Il éclata de rire : André ne le voyant pas, lui et ses manifestations enthousiastes avaient un côté ridicule qui ne lui échappa pas. Sa gaieté retomba quand il s’avisa que ses prédictions avaient été exactes : personne n’était venu assister à son enterrement. Cela n’avait rien d’une surprise, mais tout de même, voilà qui le remuait un peu.
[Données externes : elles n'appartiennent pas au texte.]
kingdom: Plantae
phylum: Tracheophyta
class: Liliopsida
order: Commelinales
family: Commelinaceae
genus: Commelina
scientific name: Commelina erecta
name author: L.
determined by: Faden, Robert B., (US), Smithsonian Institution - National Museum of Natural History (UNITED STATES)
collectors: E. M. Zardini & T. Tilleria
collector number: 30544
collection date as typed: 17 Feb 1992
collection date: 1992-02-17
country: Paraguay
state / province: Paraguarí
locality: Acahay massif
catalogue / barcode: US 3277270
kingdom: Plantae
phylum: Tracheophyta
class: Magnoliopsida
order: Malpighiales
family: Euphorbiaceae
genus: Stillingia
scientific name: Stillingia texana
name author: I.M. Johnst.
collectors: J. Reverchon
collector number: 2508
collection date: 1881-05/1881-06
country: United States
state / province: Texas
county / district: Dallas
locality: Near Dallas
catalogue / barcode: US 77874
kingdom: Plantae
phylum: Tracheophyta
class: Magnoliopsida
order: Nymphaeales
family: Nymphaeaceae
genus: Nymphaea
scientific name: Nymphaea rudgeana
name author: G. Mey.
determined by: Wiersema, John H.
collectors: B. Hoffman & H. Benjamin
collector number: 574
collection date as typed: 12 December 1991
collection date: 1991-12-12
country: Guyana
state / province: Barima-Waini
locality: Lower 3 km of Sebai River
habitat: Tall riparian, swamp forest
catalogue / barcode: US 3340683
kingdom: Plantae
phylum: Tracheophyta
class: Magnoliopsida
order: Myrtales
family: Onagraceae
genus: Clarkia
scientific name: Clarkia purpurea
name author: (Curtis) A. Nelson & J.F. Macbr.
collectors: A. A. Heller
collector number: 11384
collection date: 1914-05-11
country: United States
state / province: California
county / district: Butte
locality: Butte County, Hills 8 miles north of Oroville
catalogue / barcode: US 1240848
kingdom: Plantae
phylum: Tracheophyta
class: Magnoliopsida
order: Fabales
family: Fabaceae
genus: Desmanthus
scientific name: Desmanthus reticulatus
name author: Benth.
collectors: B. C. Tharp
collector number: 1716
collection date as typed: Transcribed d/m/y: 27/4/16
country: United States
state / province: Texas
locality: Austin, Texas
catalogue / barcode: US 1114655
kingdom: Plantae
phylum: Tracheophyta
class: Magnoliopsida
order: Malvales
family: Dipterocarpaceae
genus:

– T’en as mis du temps, Gillou !
Gilbert connaissait très bien cette voix aussi rocailleuse que sarcastique. Il fut stupéfait à la vue de son frère Loulou, négligemment adossé contre une croix ornementale, sourire goguenard aux lèvres. Enfin, Loulou, c’était peut-être beaucoup dire, car il était aussi transparent que lui-même. Quoi qu’il en fut, son frère avait exactement l’apparence qu’il avait eu quelques décennies plus tôt, quand il était un quarantenaire ventripotent. Peu de temps avant qu’il ne laisse la vie dans l’accident de voiture.
– Loulou, c’est toi ? Mais… qu’est-ce qui se passe, je n’y comprends rien ?
– Bin t’es mort, frangin.
– C’est ça la mort ?
– Oué, frangin. T’es pas au bout de tes surprises, c’est moi qui te le dis.
– Ah ? Mais… si toi t’es là, ça veut dire qu’il y en a d’autres ? Enfin, je veux dire…
– Quoi, t’en as déjà marre de voir ton petit frère ? Tss, tu changeras jamais, branleur ! Tu ne veux pas voir ta femme, non plus, tant qu’on y est ?
– Marie ? Tu veux dire qu’elle est là aussi ?
– Je vais t’expliquer les choses simplement : tous les morts sont là. Absolument tous. Regarde derrière toi.
Gilbert obéit et se retrouva face à une armée de fantômes, dont les traits étaient gravés dans sa mémoire.
– M’man ? Pa ?
– Ravi de te revoir, mon chéri, fit sa mère.
– Comment que c’est, mon gars ? renchérit son père.
– T’as été tellement long à venir que j’ai failli me remarier, tu sais ?
Gilbert resta bouche bée face à la personne qui lança ces mots : Marie, sa Marie, sa chère femme. Non pas telle qu’elle s’était éteinte au l’aube de la soixantaine, mais telle qu’il l’avait rencontrée à vingt-cinq ans.
– Mais non, je plaisante, c’est toi que j’aime, nigaud ! ajouta-t-elle avec le regard langoureux qui l’avait toujours fait craquer.
– Et le paquet de tabac que tu me dois, je vais l’attendre toute l’éternité ?
Ce vieux Al ! Gilbert et lui avaient été cul et chemise depuis leur plus tendre enfance.
– Alors, caporal, on ne salue plus les vieux camarades ?
Le sergent Grosinski… mort dans les bras de Gilbert lors du débarquement en Normandie. Ils avaient été si proches pendant la guerre !
Chacune des personnes qu’il avait connu et apprécié dans sa vie défilait devant ses yeux. Mon dieu, il y en avait tellement ! Il s’en faudrait de mois voire d’années pour qu’il en fasse le tour. Extatique, il se rendit compte qu’il avait l’éternité devant lui pour revoir et prendre des nouvelles de tout le monde.


***

Dans le corbillard, André tourna la clé de contact. Pierre, son collègue, alluma une cigarette et dit :
– Quand même, c’est triste. Mourir tout seul, comme ça, et personne pour venir à l’enterrement.
– Oui. Ça me déprime.
Le trajet du retour se fit en silence.